- [HOW TO COMPLETE THIS TASK]: Provide the data again exactly, including every line that follows.
[RECORDS SUPPLIED Boundary: Start]
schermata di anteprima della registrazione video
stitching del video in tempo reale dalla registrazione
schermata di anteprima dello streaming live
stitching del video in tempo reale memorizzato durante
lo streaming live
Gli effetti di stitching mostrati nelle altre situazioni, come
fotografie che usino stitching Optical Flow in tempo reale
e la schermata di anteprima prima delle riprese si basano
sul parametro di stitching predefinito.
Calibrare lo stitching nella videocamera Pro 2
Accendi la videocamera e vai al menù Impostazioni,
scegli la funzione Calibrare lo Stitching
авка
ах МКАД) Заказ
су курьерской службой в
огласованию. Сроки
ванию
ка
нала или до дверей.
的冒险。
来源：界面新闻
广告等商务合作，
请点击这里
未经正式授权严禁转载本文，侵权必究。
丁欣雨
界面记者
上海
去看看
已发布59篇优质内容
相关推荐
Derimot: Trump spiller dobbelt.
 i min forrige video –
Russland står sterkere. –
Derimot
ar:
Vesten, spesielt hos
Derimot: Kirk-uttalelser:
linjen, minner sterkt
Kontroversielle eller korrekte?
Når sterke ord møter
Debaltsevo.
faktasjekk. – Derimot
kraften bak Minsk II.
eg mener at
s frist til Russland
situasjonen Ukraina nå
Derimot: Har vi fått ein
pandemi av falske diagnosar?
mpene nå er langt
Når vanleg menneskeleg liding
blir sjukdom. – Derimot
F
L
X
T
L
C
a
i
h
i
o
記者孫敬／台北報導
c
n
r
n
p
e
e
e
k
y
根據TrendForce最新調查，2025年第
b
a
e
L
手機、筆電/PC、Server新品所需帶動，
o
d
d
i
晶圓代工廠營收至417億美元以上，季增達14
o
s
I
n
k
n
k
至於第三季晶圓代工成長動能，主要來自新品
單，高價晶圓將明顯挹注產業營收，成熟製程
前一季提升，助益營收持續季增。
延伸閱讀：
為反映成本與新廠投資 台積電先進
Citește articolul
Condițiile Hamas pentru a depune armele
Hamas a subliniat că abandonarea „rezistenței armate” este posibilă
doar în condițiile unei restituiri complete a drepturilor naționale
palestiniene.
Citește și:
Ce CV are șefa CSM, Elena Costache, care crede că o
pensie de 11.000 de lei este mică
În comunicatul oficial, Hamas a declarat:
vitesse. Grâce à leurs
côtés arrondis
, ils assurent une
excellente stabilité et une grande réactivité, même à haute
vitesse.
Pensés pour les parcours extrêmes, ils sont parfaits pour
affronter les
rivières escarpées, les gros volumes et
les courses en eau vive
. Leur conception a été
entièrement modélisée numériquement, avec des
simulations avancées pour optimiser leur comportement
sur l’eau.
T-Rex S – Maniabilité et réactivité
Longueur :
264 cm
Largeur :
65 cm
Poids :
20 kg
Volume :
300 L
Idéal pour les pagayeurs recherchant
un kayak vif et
[RECORDS SUPPLIED Boundary: End]
- [SOLUTION TO THIS TASK]:
schermata di anteprima della registrazione video
stitching del video in tempo reale dalla registrazione
schermata di anteprima dello streaming live
stitching del video in tempo reale memorizzato durante
lo streaming live
Gli effetti di stitching mostrati nelle altre situazioni, come
fotografie che usino stitching Optical Flow in tempo reale
e la schermata di anteprima prima delle riprese si basano
sul parametro di stitching predefinito.
Calibrare lo stitching nella videocamera Pro 2
Accendi la videocamera e vai al menù Impostazioni,
scegli la funzione Calibrare lo Stitching
авка
ах МКАД) Заказ
су курьерской службой в
огласованию. Сроки
ванию
ка
нала или до дверей.
的冒险。
来源：界面新闻
广告等商务合作，
请点击这里
未经正式授权严禁转载本文，侵权必究。
丁欣雨
界面记者
上海
去看看
已发布59篇优质内容
相关推荐
Derimot: Trump spiller dobbelt.
 i min forrige video –
Russland står sterkere. –
Derimot
ar:
Vesten, spesielt hos
Derimot: Kirk-uttalelser:
linjen, minner sterkt
Kontroversielle eller korrekte?
Når sterke ord møter
Debaltsevo.
faktasjekk. – Derimot
kraften bak Minsk II.
eg mener at
s frist til Russland
situasjonen Ukraina nå
Derimot: Har vi fått ein
pandemi av falske diagnosar?
mpene nå er langt
Når vanleg menneskeleg liding
blir sjukdom. – Derimot
F
L
X
T
L
C
a
i
h
i
o
記者孫敬／台北報導
c
n
r
n
p
e
e
e
k
y
根據TrendForce最新調查，2025年第
b
a
e
L
手機、筆電/PC、Server新品所需帶動，
o
d
d
i
晶圓代工廠營收至417億美元以上，季增達14
o
s
I
n
k
n
k
至於第三季晶圓代工成長動能，主要來自新品
單，高價晶圓將明顯挹注產業營收，成熟製程
前一季提升，助益營收持續季增。
延伸閱讀：
為反映成本與新廠投資 台積電先進
Citește articolul
Condițiile Hamas pentru a depune armele
Hamas a subliniat că abandonarea „rezistenței armate” este posibilă
doar în condițiile unei restituiri complete a drepturilor naționale
palestiniene.
Citește și:
Ce CV are șefa CSM, Elena Costache, care crede că o
pensie de 11.000 de lei este mică
În comunicatul oficial, Hamas a declarat:
vitesse. Grâce à leurs
côtés arrondis
, ils assurent une
excellente stabilité et une grande réactivité, même à haute
vitesse.
Pensés pour les parcours extrêmes, ils sont parfaits pour
affronter les
rivières escarpées, les gros volumes et
les courses en eau vive
. Leur conception a été
entièrement modélisée numériquement, avec des
simulations avancées pour optimiser leur comportement
sur l’eau.
T-Rex S – Maniabilité et réactivité
Longueur :
264 cm
Largeur :
65 cm
Poids :
20 kg
Volume :
300 L
Idéal pour les pagayeurs recherchant
un kayak vif et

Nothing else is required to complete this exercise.